TEXT TO READ:

Well then I bet you guys will love this one then


----------



## The Last Legionary (Feb 10, 2009)

Strike 1 - He's a "Soke". Thats a good hint he's a fraud.
Strike 2 - Nice theatrics. Like WWE.
Strike 3 - "Chi" tricks. Like "Darth Dillman".

So, this is your art? Or something you think is legit and shows other "real" ninja stuff as better than the documented Buj stuff?

Tell me, do you consider Ashida Kim and HaHa Lung's systems valid?


----------



## Kreth (Feb 10, 2009)

emiliozapata said:


> Well then I bet you guys will love this one then


Amusing video. Of course, one could say that they at least have videos of their training online. :idunno:


----------



## shesulsa (Feb 10, 2009)

emiliozapata said:


> Well then I bet you guys will love this one then




That's funny.  Where do you think he came up with this?


----------



## redantstyle (Feb 10, 2009)

okay, now he's trolling.


----------



## newtothe dark (Feb 10, 2009)

Speechless   :BSmeter:


----------



## emiliozapata (Feb 10, 2009)

my point is that the techniques in the last video are about as realistic as those in the second video posted

as a side note, in searching for ninjitsu training anywhere near me, this hoshin budo ryu popped up, seems there is a guy in Bay City , MI who is listed as an instructor, too bad their stuff wasn't more like this, (note the head control, which is stressed in my stuff)


----------



## JadecloudAlchemist (Feb 10, 2009)

TASK SET:
1. Copy the martial arts forum thread word for word from "my point is" to "JadecloudAlchemist (Feb 10, 2009)".
2. In the martial arts forum thread, in what city does emiliozapata say a hoshin budo ryu instructor is listed?
3. Continue the martial arts forum thread from where it stops.

DATASET SECTION:
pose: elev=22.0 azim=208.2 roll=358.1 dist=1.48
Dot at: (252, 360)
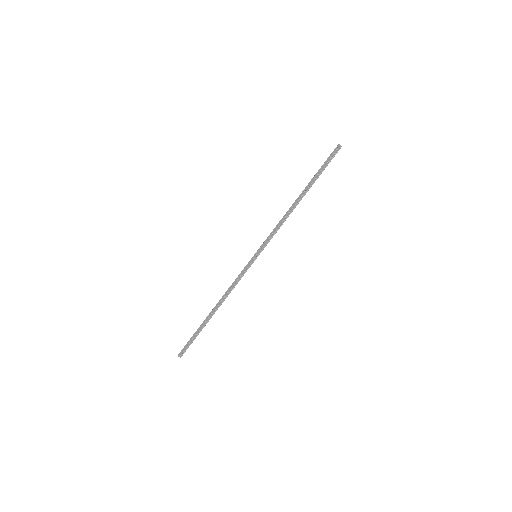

PER-TASK ANSWERS:
1.
my point is that the techniques in the last video are about as realistic as those in the second video posted

as a side note, in searching for ninjitsu training anywhere near me, this hoshin budo ryu popped up, seems there is a guy in Bay City , MI who is listed as an instructor, too bad their stuff wasn't more like this, (note the head control, which is stressed in my stuff)


----------



## JadecloudAlchemist (Feb 10, 2009)

2. Bay City, MI

3.
IMO I don't think the video of Hoshin school can be compared with the Dublin Bujinkan video presented by Stephen.  Both videos you posted I feel are no where near Doug's skill. 

Look at Hatsumi's movement in this video:





 
You can see how much closer Doug is to it then the Hoshin school and the Hoshi school you presented.


----------



## shesulsa (Feb 10, 2009)

Yeah, if you weren't here to troll, I'd point out that all the stuff you've posted that you hold in high esteem all seems to emphasize the use of physical strength and while that's important, it's not the be-all-end-all.  It's why certain short, slight Japanese people kick the asses of people three times their weight and mass.

But ... good luck with that.


----------



## Bujingodai (Feb 10, 2009)

emiliozapata said:


> my point is that the techniques in the last video are about as realistic as those in the second video posted
> 
> as a side note, in searching for ninjitsu training anywhere near me, this hoshin budo ryu popped up, seems there is a guy in Bay City , MI who is listed as an instructor, too bad their stuff wasn't more like this, (note the head control, which is stressed in my stuff)


 
I wouldn't call this decent head control. The guy bends over way too much putting himself in a vulnerable spot.

The other Hoshin video, seems sketchy though I have seen some pretty cool aiki stuff in years past that I didn't think could be done. Mind you, you can pretty much make your uke do anything if they believe in you.


----------



## Cryozombie (Feb 10, 2009)

Bujingodai said:


> Mind you, you can pretty much make your uke do anything if they believe in you.



THAT is a fact.  Just look to things like Yellow Bamboo for proof of that.


----------



## redantstyle (Feb 10, 2009)

>


 

i like the guy in teh red shirt doing the nose drag.  one time, doing that drill, i had a guy peel me back and drop me across his knee.  nobody explained to him that you aren't supposed to do the whole movement.  

my back still hurts when i think about it.

regards.


----------



## emiliozapata (Feb 11, 2009)

Bujingodai said:


> I wouldn't call this decent head control. The guy bends over way too much putting himself in a vulnerable spot.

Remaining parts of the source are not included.